Grev, bu noktada bir “vatandaşlık eylemi” haline gelir: sadece işyerine değil, topluma seslenen bir çağrı. “Ben de yurttaşım, benim emeğim de görünür olmalı.” Bu söylem, neoliberal yönetim biçimlerine karşı yeni bir direnç biçimi yaratır. Çünkü modern vatandaş, artık sadece oy veren değil, iş yerinde de hak talep eden siyasal bir öznedir.
Beyaz Yaka Grevi: Sessiz Direnişten Politik Eyleme
Bugün beyaz yaka grevleri, ofis ortamında nadir ama etkili biçimde karşımıza çıkıyor. Yazılım mühendislerinin çalışma koşullarını protesto ettiği dijital grevler, çağrı merkezi çalışanlarının sanal eylemleri ya da akademisyenlerin “sessiz iş bırakma” kampanyaları, bu yeni direniş biçiminin örnekleridir.
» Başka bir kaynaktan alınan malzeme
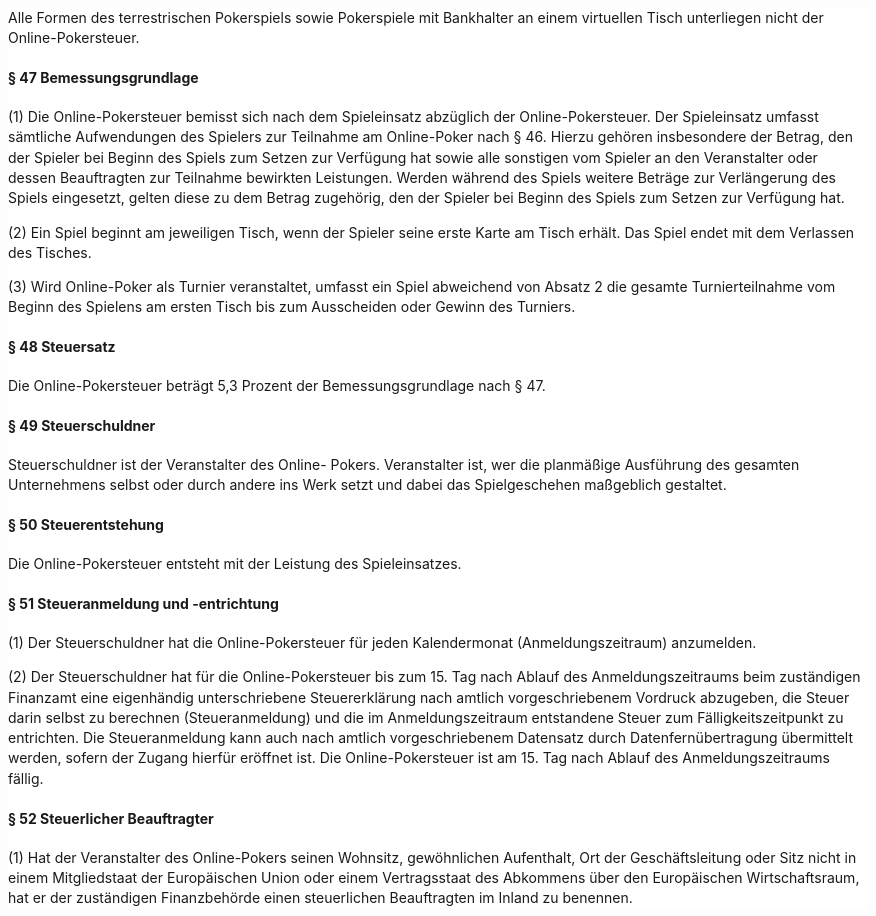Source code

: 

Alle Formen des terrestrischen Pokerspiels sowie Pokerspiele mit Bankhalter an einem virtuellen Tisch unterliegen nicht der Online-Pokersteuer.


#### § 47 Bemessungsgrundlage

(1) Die Online-Pokersteuer bemisst sich nach dem Spieleinsatz abzüglich der Online-Pokersteuer. Der Spieleinsatz umfasst sämtliche Aufwendungen des Spielers zur Teilnahme am Online-Poker nach § 46. Hierzu gehören insbesondere der Betrag, den der Spieler bei Beginn des Spiels zum Setzen zur Verfügung hat sowie alle sonstigen vom Spieler an den Veranstalter oder dessen Beauftragten zur Teilnahme bewirkten Leistungen. Werden während des Spiels weitere Beträge zur Verlängerung des Spiels eingesetzt, gelten diese zu dem Betrag zugehörig, den der Spieler bei Beginn des Spiels zum Setzen zur Verfügung hat.

(2) Ein Spiel beginnt am jeweiligen Tisch, wenn der Spieler seine erste Karte am Tisch erhält. Das Spiel endet mit dem Verlassen des Tisches.

(3) Wird Online-Poker als Turnier veranstaltet, umfasst ein Spiel abweichend von Absatz 2 die gesamte Turnierteilnahme vom Beginn des Spielens am ersten Tisch bis zum Ausscheiden oder Gewinn des Turniers.


#### § 48 Steuersatz

Die Online-Pokersteuer beträgt 5,3 Prozent der Bemessungsgrundlage nach § 47.


#### § 49 Steuerschuldner

Steuerschuldner ist der Veranstalter des Online-
Pokers.              Veranstalter ist, wer die planmäßige Ausführung des gesamten Unternehmens selbst oder durch andere ins Werk setzt und dabei das Spielgeschehen maßgeblich gestaltet.


#### § 50 Steuerentstehung

Die Online-Pokersteuer entsteht mit der Leistung des Spieleinsatzes.


#### § 51 Steueranmeldung und -entrichtung

(1) Der Steuerschuldner hat die Online-Pokersteuer für jeden Kalendermonat (Anmeldungszeitraum) anzumelden.

(2) Der Steuerschuldner hat für die Online-Pokersteuer bis zum 15. Tag nach Ablauf des Anmeldungszeitraums beim zuständigen Finanzamt eine eigenhändig unterschriebene Steuererklärung nach amtlich vorgeschriebenem Vordruck abzugeben, die Steuer darin selbst zu berechnen (Steueranmeldung) und die im Anmeldungszeitraum entstandene Steuer zum Fälligkeitszeitpunkt zu entrichten. Die Steueranmeldung kann auch nach amtlich vorgeschriebenem Datensatz durch Datenfernübertragung übermittelt werden, sofern der Zugang hierfür eröffnet ist. Die Online-Pokersteuer ist am 15. Tag nach Ablauf des Anmeldungszeitraums fällig.


#### § 52 Steuerlicher Beauftragter

(1) Hat der Veranstalter des Online-Pokers seinen Wohnsitz, gewöhnlichen Aufenthalt, Ort der Geschäftsleitung oder Sitz nicht in einem Mitgliedstaat der Europäischen Union oder einem Vertragsstaat des Abkommens über den Europäischen Wirtschaftsraum, hat er der zuständigen Finanzbehörde einen steuerlichen Beauftragten im Inland zu benennen.
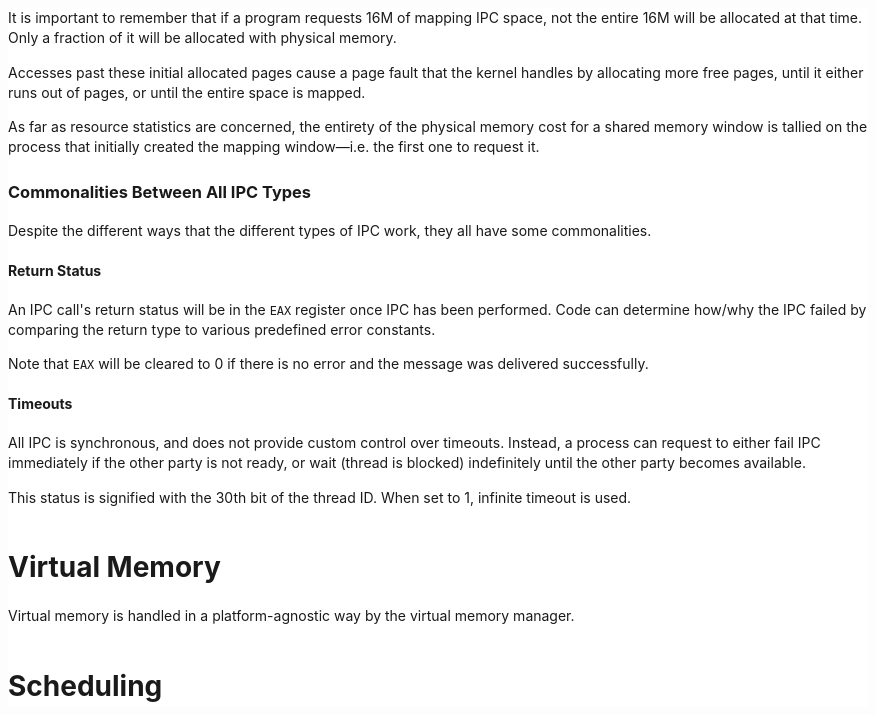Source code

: It is important to remember that if a program requests 16M of mapping IPC space, not the entire 16M will be allocated at that time. Only a fraction of it will be allocated with physical memory. 

Accesses past these initial allocated pages cause a page fault that the kernel handles by allocating more free pages, until it either runs out of pages, or until the entire space is mapped.

As far as resource statistics are concerned, the entirety of the physical memory cost for a shared memory window is tallied on the process that initially created the mapping window—i.e. the first one to request it.

### Commonalities Between All IPC Types
Despite the different ways that the different types of IPC work, they all have some commonalities.

#### Return Status
An IPC call's return status will be in the `EAX` register once IPC has been performed. Code can determine how/why the IPC failed by comparing the return type to various predefined error constants.

Note that `EAX` will be cleared to 0 if there is no error and the message was delivered successfully.

#### Timeouts
All IPC is synchronous, and does not provide custom control over timeouts. Instead, a process can request to either fail IPC immediately if the other party is not ready, or wait (thread is blocked) indefinitely until the other party becomes available. 

This status is signified with the 30th bit of the thread ID. When set to 1, infinite timeout is used.

# Virtual Memory
Virtual memory is handled in a platform-agnostic way by the virtual memory manager.

# Scheduling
Bu grevler çoğu zaman fiziksel değil, sembolik düzeydedir: e-postalara yanıt vermemek, sistem girişini yavaşlatmak, toplantılara katılmamak gibi pasif ama güçlü eylemlerle yürütülür. Bu, modern çağın “akıllı grevi”dir; bilgi çağında gücün kaynağını yeniden tanımlar.
Sonuç: Kim Grev Yapabilir?
Beyaz yaka grev yapabilir mi? Hukuken bazen evet, fiilen çoğu zaman hayır. Ama siyasal olarak — kesinlikle evet. Çünkü grev, yalnızca üretimi durdurmak değil, itaati sorgulamaktır. Beyaz yaka grevi, modern toplumun en derin paradoksunu açığa çıkarır: Güçlü görünen bireyin, aslında görünmez baskı ağlarıyla çevrili olması.
Bu yazıyı okuyan sizlere provokatif bir soru:
Eğer bir gün tüm beyaz yakalılar, sessizce bilgisayarlarını kapatsa, modern iktidar ne kadar dayanabilir?
Belki de asıl mesele grev yapabilmek değil, artık grev yapmaya cesaret edebilmektir.